Dataset records —
____________

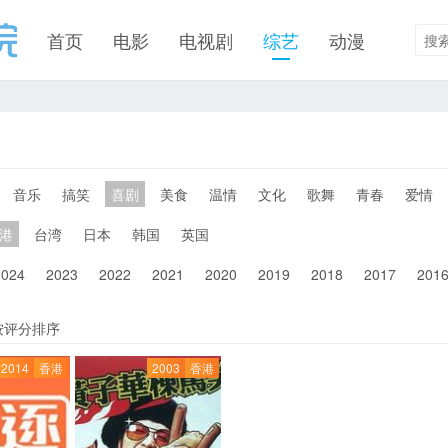
首页
电影
电视剧
综艺
动漫
音乐
搞笑
喜剧
美食
温情
文化
歌舞
青春
爱情
港
台湾
日本
韩国
英国
2024
2023
2022
2021
2020
2019
2018
2017
201
按评分排序
2014
香港
2003
香港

____________

Work to complete — The answer is the listing above restated word for word, pictures removed.

Finished task —
首页
电影
电视剧
综艺
动漫
音乐
搞笑
喜剧
美食
温情
文化
歌舞
青春
爱情
港
台湾
日本
韩国
英国
2024
2023
2022
2021
2020
2019
2018
2017
201
按评分排序
2014
香港
2003
香港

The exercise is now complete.